Beat the Berlin startup blues – New scheme launched to combat German business bureaucracy


Does the word “Ausländerbehörde” send a cold shiver down your spine? Does one glance at the manual-sized set of documents written in an incomprehensible language that they give you to form a GmbH make you want to cry? We hear you.


So, as it turns out, does Berlin-based Business Immigration Service (BIS), an offshoot from the German Chamber of Industry and Commerce.  It’s just launched a new visa service to help the (many) expats working in Germany tackle the complicated process of getting a visa – and cut down the time it takes to be accepted. It’s offering the service to entrepreneurs wanting to found a company, for highly-qualified professionals, graduates, executives and investors who are receiving guidance from the Berlin Partner GmbH.

Founded in 2007, the BIS works together with the Berlin Foreigners Office, the Federal Agency for Work, the Berlin Partner GmbH and the Senate Administration for Economics.
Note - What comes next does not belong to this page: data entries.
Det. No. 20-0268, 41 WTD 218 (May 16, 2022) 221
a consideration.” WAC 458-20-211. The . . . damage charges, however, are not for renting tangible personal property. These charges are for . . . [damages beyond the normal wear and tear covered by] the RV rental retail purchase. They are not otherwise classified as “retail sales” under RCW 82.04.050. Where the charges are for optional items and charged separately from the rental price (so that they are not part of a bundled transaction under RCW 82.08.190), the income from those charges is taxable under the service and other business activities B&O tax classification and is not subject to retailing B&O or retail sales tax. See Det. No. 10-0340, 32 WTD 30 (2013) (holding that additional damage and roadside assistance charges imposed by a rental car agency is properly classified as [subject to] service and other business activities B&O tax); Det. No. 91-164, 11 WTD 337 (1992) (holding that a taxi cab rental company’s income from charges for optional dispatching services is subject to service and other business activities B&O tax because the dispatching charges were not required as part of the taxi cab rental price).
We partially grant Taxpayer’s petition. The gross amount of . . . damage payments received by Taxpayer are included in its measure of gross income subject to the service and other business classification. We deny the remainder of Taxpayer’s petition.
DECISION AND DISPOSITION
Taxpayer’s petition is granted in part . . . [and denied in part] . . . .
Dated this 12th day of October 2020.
Together with these partners, BIS offers expats guidance to founding a company, working and living in Germany.

BIS blames the lengthy and complicated application process to get work visas for holding back foreigners from founding companies that could potentially strengthen the German economy.
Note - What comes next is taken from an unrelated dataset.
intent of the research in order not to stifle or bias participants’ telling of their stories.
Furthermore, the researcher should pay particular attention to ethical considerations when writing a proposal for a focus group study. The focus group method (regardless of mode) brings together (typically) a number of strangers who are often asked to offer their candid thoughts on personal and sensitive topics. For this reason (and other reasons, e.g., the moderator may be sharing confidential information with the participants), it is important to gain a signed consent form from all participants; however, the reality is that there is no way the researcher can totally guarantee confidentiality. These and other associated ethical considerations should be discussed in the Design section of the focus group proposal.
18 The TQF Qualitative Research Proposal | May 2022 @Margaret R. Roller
Christoph Irrgang, the head of the Chamber of Industry and Commerce, explained: “No employer likes to wait half a year or longer for their new employee, who they desperately searched for and desperately need.”
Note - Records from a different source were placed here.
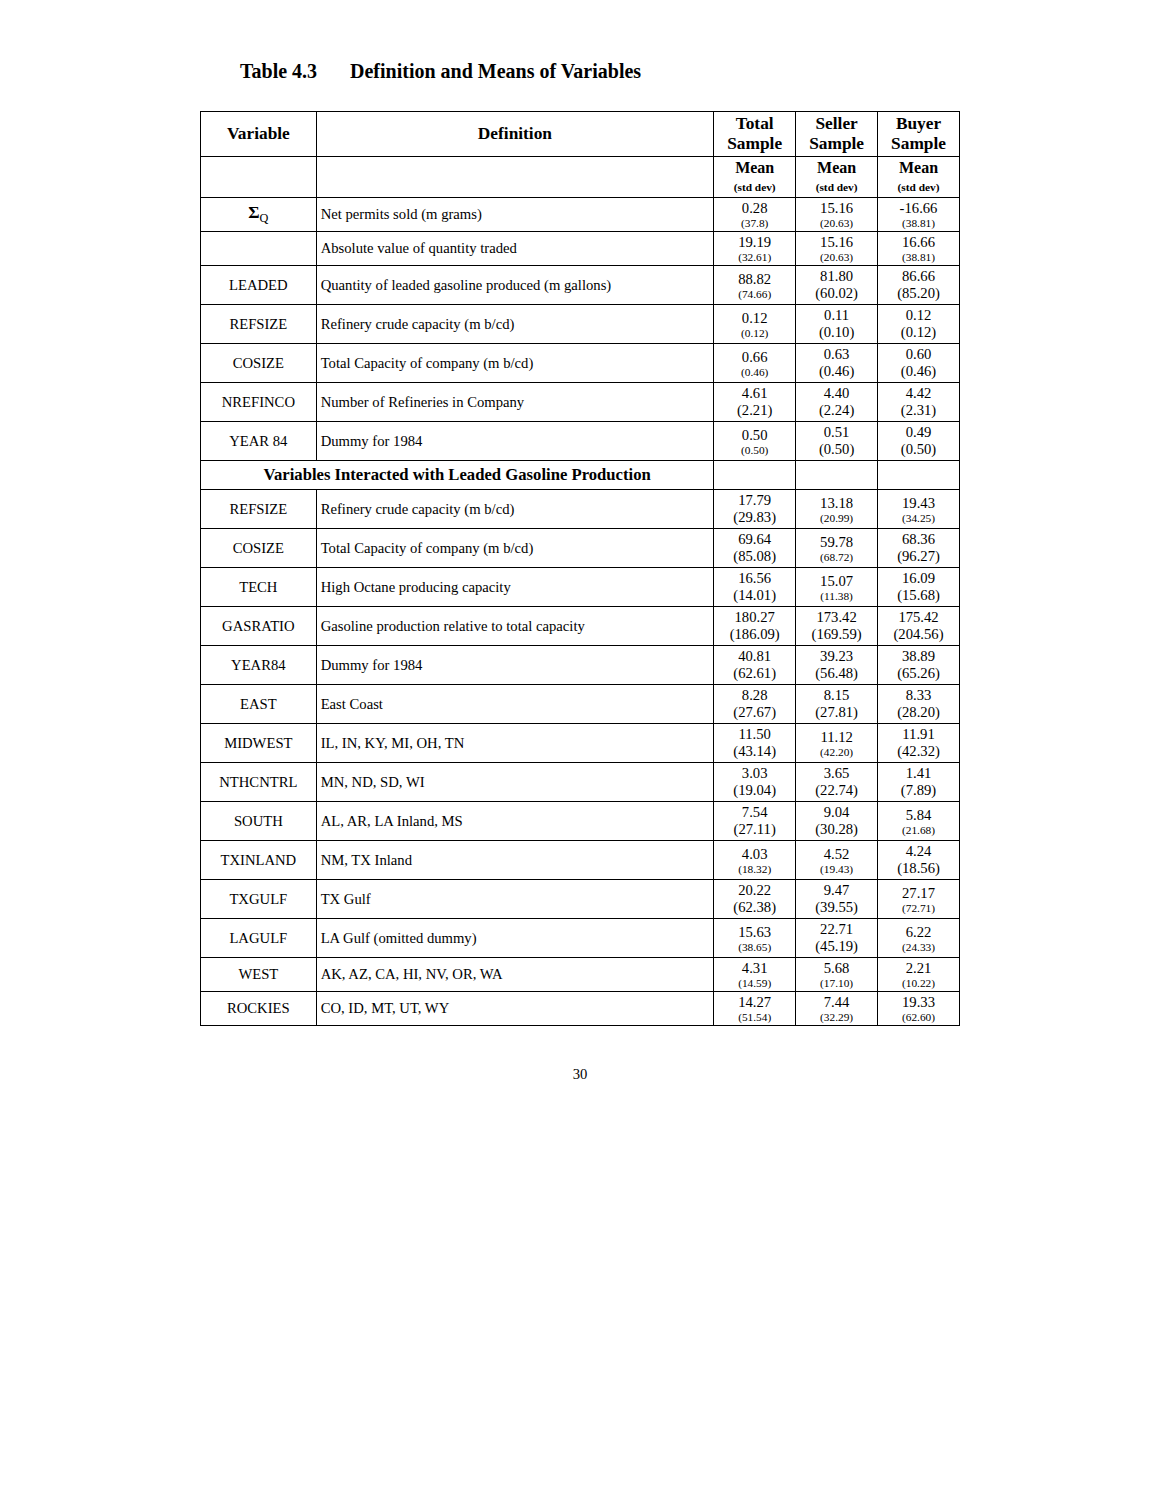Table 4.3 Definition and Means of Variables
| Variable | Definition | Total Sample | Seller Sample | Buyer Sample |
| --- | --- | --- | --- | --- |
| | | Mean (std dev) | Mean (std dev) | Mean (std dev) |
| Σ Q | Net permits sold (m grams) | 0.28 (37.8) | 15.16 (20.63) | -16.66 (38.81) |
| | Absolute value of quantity traded | 19.19 (32.61) | 15.16 (20.63) | 16.66 (38.81) |
| LEADED | Quantity of leaded gasoline produced (m gallons) | 88.82 (74.66) | 81.80 (60.02) | 86.66 (85.20) |
| REFSIZE | Refinery crude capacity (m b/cd) | 0.12 (0.12) | 0.11 (0.10) | 0.12 (0.12) |
| COSIZE | Total Capacity of company (m b/cd) | 0.66 (0.46) | 0.63 (0.46) | 0.60 (0.46) |
| NREFINCO | Number of Refineries in Company | 4.61 (2.21) | 4.40 (2.24) | 4.42 (2.31) |
| YEAR 84 | Dummy for 1984 | 0.50 (0.50) | 0.51 (0.50) | 0.49 (0.50) |
| Variables Interacted with Leaded Gasoline Production | | | |
| REFSIZE | Refinery crude capacity (m b/cd) | 17.79 (29.83) | 13.18 (20.99) | 19.43 (34.25) |
| COSIZE | Total Capacity of company (m b/cd) | 69.64 (85.08) | 59.78 (68.72) | 68.36 (96.27) |
| TECH | High Octane producing capacity | 16.56 (14.01) | 15.07 (11.38) | 16.09 (15.68) |
| GASRATIO | Gasoline production relative to total capacity | 180.27 (186.09) | 173.42 (169.59) | 175.42 (204.56) |
| YEAR84 | Dummy for 1984 | 40.81 (62.61) | 39.23 (56.48) | 38.89 (65.26) |
| EAST | East Coast | 8.28 (27.67) | 8.15 (27.81) | 8.33 (28.20) |
| MIDWEST | IL, IN, KY, MI, OH, TN | 11.50 (43.14) | 11.12 (42.20) | 11.91 (42.32) |
| NTHCNTRL | MN, ND, SD, WI | 3.03 (19.04) | 3.65 (22.74) | 1.41 (7.89) |
| SOUTH | AL, AR, LA Inland, MS | 7.54 (27.11) | 9.04 (30.28) | 5.84 (21.68) |
| TXINLAND | NM, TX Inland | 4.03 (18.32) | 4.52 (19.43) | 4.24 (18.56) |
| TXGULF | TX Gulf | 20.22 (62.38) | 9.47 (39.55) | 27.17 (72.71) |
| LAGULF | LA Gulf (omitted dummy) | 15.63 (38.65) | 22.71 (45.19) | 6.22 (24.33) |
| WEST | AK, AZ, CA, HI, NV, OR, WA | 4.31 (14.59) | 5.68 (17.10) | 2.21 (10.22) |
| ROCKIES | CO, ID, MT, UT, WY | 14.27 (51.54) | 7.44 (32.29) | 19.33 (62.60) |
30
He thinks startups are missing out on potential success by not filling positions fast enough due to the time consuming visa process: “If a founder has a good idea and wants to fill a niche, he can’t wait six months or longer to get a residence permit for himself or a potential staff member. He has to start immediately, otherwise the competition could overtake him.”

BIS claims to offer support in a number of languages, along with personal advice for when you do have to go to one of the “amts” (government bureaus). However, from what we’ve seen of the site, it’s only available in German – not the most helpful feature for a service that’s specifically targeting non-Germans. This is far from unusual for German governmental sites; few provide anything more than a homepage in English, let alone multi-language versions.

It’s a nice and badly-needed concept if it really does what it promises – though for that to be the case, the actual service has to be far more polished and practical than the site so far would suggest.